[GIVEN INFORMATION]

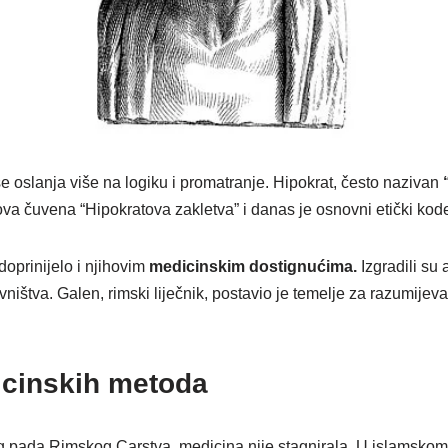
e oslanja više na logiku i promatranje. Hipokrat, često nazivan
egova čuvena “Hipokratova zakletva” i danas je osnovni etički kode
 doprinijelo i njihovim
medicinskim dostignućima.
Izgradili su 
ištva. Galen, rimski liječnik, postavio je temelje za razumijevanj
dicinskih metoda
ada Rimskog Carstva, medicina nije stagnirala. U islamskom svi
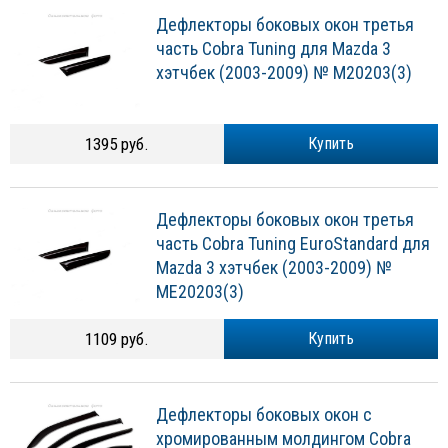
Дефлекторы боковых окон третья
часть Cobra Tuning для Mazda 3
хэтчбек (2003-2009) № M20203(3)
1395 руб.
Купить
Дефлекторы боковых окон третья
часть Cobra Tuning EuroStandard для
Mazda 3 хэтчбек (2003-2009) №
ME20203(3)
1109 руб.
Купить
Дефлекторы боковых окон с
хромированным молдингом Cobra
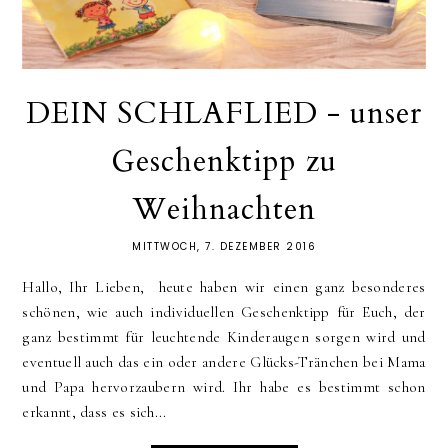
DEIN SCHLAFLIED - unser
Geschenktipp zu
Weihnachten
MITTWOCH, 7. DEZEMBER 2016
Hallo, Ihr Lieben, heute haben wir einen ganz besonderes
schönen, wie auch individuellen Geschenktipp für Euch, der
ganz bestimmt für leuchtende Kinderaugen sorgen wird und
eventuell auch das ein oder andere Glücks-Tränchen bei Mama
und Papa hervorzaubern wird. Ihr habe es bestimmt schon
erkannt, dass es sich...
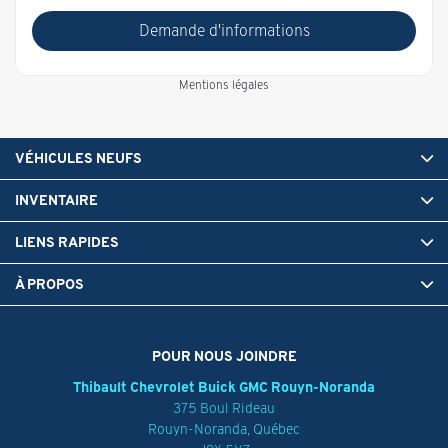
Demande d'informations
Mentions légales
VÉHICULES NEUFS
INVENTAIRE
LIENS RAPIDES
À PROPOS
POUR NOUS JOINDRE
Thibault Chevrolet Buick GMC Rouyn-Noranda
375 Boul Rideau
Rouyn-Noranda
,
Québec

[WHAT TO PRODUCE]
The records above, copied word for word without the pictures, are what should be output.

[ANSWER TO THE PROBLEM]
e oslanja više na logiku i promatranje. Hipokrat, često nazivan
egova čuvena “Hipokratova zakletva” i danas je osnovni etički kode
 doprinijelo i njihovim
medicinskim dostignućima.
Izgradili su 
ištva. Galen, rimski liječnik, postavio je temelje za razumijevanj
dicinskih metoda
ada Rimskog Carstva, medicina nije stagnirala. U islamskom svi
Дефлекторы боковых окон третья
часть Cobra Tuning для Mazda 3
хэтчбек (2003-2009) № M20203(3)
1395 руб.
Купить
Дефлекторы боковых окон третья
часть Cobra Tuning EuroStandard для
Mazda 3 хэтчбек (2003-2009) №
ME20203(3)
1109 руб.
Купить
Дефлекторы боковых окон с
хромированным молдингом Cobra
DEIN SCHLAFLIED - unser
Geschenktipp zu
Weihnachten
MITTWOCH, 7. DEZEMBER 2016
Hallo, Ihr Lieben, heute haben wir einen ganz besonderes
schönen, wie auch individuellen Geschenktipp für Euch, der
ganz bestimmt für leuchtende Kinderaugen sorgen wird und
eventuell auch das ein oder andere Glücks-Tränchen bei Mama
und Papa hervorzaubern wird. Ihr habe es bestimmt schon
erkannt, dass es sich...
Demande d'informations
Mentions légales
VÉHICULES NEUFS
INVENTAIRE
LIENS RAPIDES
À PROPOS
POUR NOUS JOINDRE
Thibault Chevrolet Buick GMC Rouyn-Noranda
375 Boul Rideau
Rouyn-Noranda
,
Québec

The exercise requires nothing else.